While Analytic Strategies and Gemini Industries’ requests for reconsideration were unsuccessful, GAO chose not to dismiss Interactive Technology Solutions, LLC’s (ITS) protest for lack of jurisdiction despite the newly implemented $25 million jurisdictional threshold for protests of DoD task orders. ITS filed its initial protest with GAO on November 23, 2016, of a task order award valued above $10 million but below $25 million. Following receipt of the agency report, on January 3, ITS filed a supplemental protest with two additional claims.

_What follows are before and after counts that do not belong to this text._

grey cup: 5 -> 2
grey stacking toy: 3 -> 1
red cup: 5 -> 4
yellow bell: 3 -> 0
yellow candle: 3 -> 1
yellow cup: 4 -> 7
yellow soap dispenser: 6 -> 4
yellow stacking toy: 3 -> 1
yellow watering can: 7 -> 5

Though GAO ultimately denied ITS’s claims, it held that it had jurisdiction over the protest of the task order because it met GAO’s $10 million jurisdictional threshold applicable at the time of initial filing. GAO further held that it had jurisdiction over the supplemental protest grounds, which were filed after the DoD task order jurisdictional threshold was increased to $25 million, because a supplemental protest was not a new protest, but rather “amends or modifies the initial protest,” which the GAO had jurisdiction to review under the lower, $10 million threshold.
These are likely the last of the protests decisions that will deal with the two month jurisdictional gap and the increase of the jurisdictional threshold for DoD task order awards from $10 million to $25 million. But in addition to clarifying GAO’s interpretation of the 2017 NDAA, they explain GAO’s general policy toward legislative interpretation and highlight that GAO is reluctant to apply any statute retroactively absent a Congressional statement of such intent. They also clarify that in deciding whether a supplemental protest is timely, GAO will focus on the date of the original protest. Now that GAO’s jurisdiction to hear protests of both civilian and DoD task order protests is permanent, albeit set at different thresholds, it is unlikely that such lapses will occur again anytime soon.